**JOB ITEM:**
Leave out the pictures. Return every record otherwise untouched.

- - - -

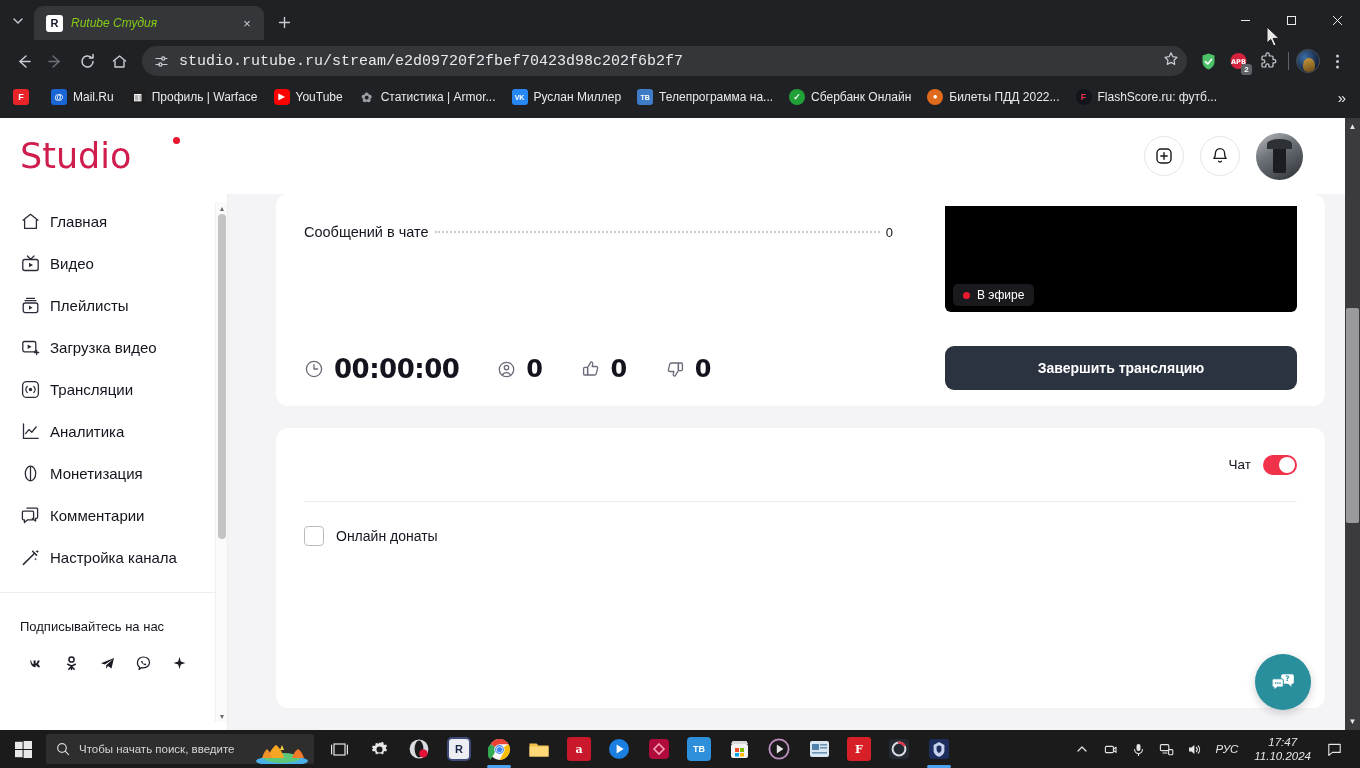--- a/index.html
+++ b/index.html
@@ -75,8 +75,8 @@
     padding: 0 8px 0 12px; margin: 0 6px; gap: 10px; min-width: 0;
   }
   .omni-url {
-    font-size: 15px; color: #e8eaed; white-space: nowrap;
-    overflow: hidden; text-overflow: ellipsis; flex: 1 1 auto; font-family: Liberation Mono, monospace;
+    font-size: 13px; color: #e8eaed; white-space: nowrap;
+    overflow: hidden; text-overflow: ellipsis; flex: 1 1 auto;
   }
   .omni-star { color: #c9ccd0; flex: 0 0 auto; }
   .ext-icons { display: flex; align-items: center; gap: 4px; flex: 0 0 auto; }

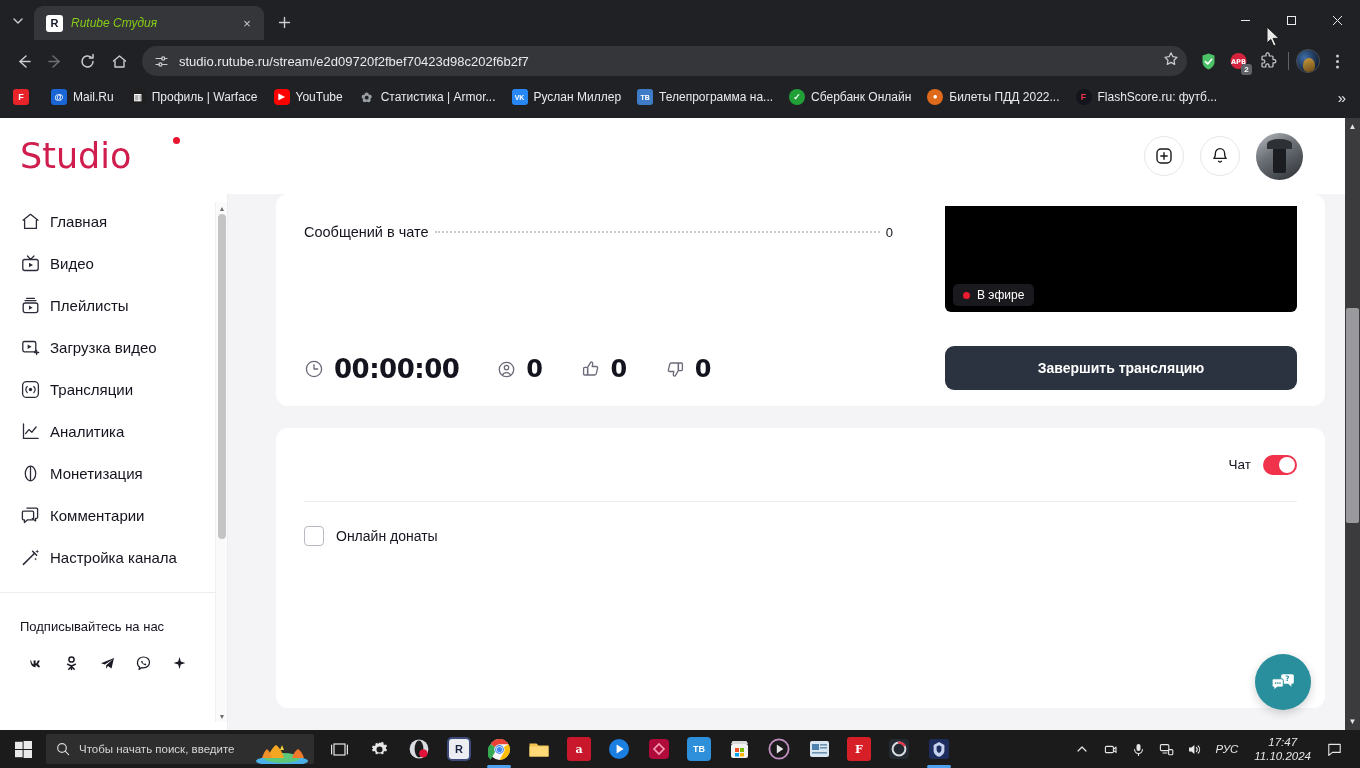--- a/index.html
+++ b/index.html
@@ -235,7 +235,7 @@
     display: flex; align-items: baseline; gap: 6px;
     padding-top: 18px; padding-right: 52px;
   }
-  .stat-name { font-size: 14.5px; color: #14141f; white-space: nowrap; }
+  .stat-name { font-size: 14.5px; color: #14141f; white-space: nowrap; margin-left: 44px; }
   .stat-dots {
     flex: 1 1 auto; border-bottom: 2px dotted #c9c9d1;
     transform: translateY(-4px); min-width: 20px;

- - - -

**SOLVED PROBLEM:**
--- a/index.html
+++ b/index.html
@@ -75,8 +75,8 @@
     padding: 0 8px 0 12px; margin: 0 6px; gap: 10px; min-width: 0;
   }
   .omni-url {
-    font-size: 15px; color: #e8eaed; white-space: nowrap;
-    overflow: hidden; text-overflow: ellipsis; flex: 1 1 auto; font-family: Liberation Mono, monospace;
+    font-size: 13px; color: #e8eaed; white-space: nowrap;
+    overflow: hidden; text-overflow: ellipsis; flex: 1 1 auto;
   }
   .omni-star { color: #c9ccd0; flex: 0 0 auto; }
   .ext-icons { display: flex; align-items: center; gap: 4px; flex: 0 0 auto; }

--- a/index.html
+++ b/index.html
@@ -235,7 +235,7 @@
     display: flex; align-items: baseline; gap: 6px;
     padding-top: 18px; padding-right: 52px;
   }
-  .stat-name { font-size: 14.5px; color: #14141f; white-space: nowrap; }
+  .stat-name { font-size: 14.5px; color: #14141f; white-space: nowrap; margin-left: 44px; }
   .stat-dots {
     flex: 1 1 auto; border-bottom: 2px dotted #c9c9d1;
     transform: translateY(-4px); min-width: 20px;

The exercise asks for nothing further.